▽

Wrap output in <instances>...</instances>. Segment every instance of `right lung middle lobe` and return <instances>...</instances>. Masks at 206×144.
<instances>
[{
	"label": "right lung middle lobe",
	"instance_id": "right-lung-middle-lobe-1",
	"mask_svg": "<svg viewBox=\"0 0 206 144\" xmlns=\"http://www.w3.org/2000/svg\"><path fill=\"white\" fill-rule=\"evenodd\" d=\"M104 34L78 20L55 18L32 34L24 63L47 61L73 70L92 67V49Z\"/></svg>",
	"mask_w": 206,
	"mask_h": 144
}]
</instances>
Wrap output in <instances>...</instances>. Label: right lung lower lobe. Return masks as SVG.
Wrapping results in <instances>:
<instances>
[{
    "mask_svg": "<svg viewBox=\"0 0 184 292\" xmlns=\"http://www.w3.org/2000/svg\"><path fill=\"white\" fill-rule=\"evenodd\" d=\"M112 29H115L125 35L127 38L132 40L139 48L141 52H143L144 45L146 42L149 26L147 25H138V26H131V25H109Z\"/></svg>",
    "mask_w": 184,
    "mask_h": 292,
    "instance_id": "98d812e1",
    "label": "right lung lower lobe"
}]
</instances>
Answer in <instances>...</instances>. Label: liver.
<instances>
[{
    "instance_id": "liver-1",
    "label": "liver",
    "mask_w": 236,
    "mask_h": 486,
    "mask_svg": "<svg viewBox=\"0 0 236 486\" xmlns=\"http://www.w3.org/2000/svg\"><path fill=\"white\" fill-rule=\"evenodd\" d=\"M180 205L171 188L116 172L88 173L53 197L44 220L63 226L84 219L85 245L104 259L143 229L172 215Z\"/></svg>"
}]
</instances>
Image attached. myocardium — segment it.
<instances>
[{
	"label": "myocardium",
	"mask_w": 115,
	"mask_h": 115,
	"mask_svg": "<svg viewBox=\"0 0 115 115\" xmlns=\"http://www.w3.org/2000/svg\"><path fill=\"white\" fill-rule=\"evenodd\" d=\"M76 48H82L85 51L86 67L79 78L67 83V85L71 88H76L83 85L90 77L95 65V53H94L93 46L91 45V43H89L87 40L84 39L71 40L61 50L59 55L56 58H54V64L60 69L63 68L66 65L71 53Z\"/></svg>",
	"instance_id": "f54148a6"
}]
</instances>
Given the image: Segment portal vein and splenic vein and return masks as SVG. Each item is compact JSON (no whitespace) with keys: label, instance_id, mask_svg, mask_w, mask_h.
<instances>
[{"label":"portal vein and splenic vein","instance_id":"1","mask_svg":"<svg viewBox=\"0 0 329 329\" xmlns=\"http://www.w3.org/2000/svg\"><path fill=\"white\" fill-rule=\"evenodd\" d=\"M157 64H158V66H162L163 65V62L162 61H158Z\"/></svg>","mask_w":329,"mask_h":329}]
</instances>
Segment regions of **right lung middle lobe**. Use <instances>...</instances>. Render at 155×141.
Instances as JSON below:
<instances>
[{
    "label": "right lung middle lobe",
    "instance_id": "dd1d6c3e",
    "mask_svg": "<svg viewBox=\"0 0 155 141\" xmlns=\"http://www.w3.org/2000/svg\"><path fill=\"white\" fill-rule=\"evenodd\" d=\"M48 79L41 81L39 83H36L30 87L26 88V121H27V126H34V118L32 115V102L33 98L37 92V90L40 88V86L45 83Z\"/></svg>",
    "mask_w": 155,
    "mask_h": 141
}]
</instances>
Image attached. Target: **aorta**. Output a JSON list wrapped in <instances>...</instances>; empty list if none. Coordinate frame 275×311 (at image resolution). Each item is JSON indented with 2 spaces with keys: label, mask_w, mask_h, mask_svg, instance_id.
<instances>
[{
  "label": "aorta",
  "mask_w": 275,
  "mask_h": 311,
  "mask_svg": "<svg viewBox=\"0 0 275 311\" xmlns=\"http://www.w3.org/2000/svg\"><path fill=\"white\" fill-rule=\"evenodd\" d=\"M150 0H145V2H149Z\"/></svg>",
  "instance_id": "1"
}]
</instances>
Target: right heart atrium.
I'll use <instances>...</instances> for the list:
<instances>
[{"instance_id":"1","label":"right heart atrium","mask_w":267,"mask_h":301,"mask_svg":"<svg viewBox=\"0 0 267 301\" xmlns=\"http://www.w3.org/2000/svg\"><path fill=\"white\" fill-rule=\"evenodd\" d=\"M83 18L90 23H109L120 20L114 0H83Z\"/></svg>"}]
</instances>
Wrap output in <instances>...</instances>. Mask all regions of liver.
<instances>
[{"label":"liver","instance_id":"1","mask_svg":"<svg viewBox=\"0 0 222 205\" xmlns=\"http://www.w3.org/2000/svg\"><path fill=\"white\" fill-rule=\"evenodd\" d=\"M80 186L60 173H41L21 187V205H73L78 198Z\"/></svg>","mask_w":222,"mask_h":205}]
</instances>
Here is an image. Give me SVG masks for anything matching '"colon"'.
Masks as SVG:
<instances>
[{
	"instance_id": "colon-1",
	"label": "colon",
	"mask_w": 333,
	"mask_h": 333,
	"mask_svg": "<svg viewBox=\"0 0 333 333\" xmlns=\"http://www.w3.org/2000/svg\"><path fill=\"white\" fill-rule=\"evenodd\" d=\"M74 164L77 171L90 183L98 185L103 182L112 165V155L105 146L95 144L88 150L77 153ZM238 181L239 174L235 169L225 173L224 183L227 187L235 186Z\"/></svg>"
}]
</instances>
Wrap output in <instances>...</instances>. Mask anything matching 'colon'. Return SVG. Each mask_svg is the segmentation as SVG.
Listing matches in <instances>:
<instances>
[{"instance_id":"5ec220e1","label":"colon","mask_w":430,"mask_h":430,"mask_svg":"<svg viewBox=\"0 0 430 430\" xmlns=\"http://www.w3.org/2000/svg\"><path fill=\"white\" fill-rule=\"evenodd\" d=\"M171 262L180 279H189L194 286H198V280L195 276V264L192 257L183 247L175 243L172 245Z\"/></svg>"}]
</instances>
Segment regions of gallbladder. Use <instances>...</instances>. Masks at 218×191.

△

Problem description: Extract every line of the rows above that contains the string "anything", treating uppercase and lowercase as distinct.

Reply:
Here is an image. Give me SVG masks for anything matching '"colon"'.
Wrap output in <instances>...</instances>. Mask anything matching 'colon'. Return SVG. Each mask_svg is the segmentation as SVG.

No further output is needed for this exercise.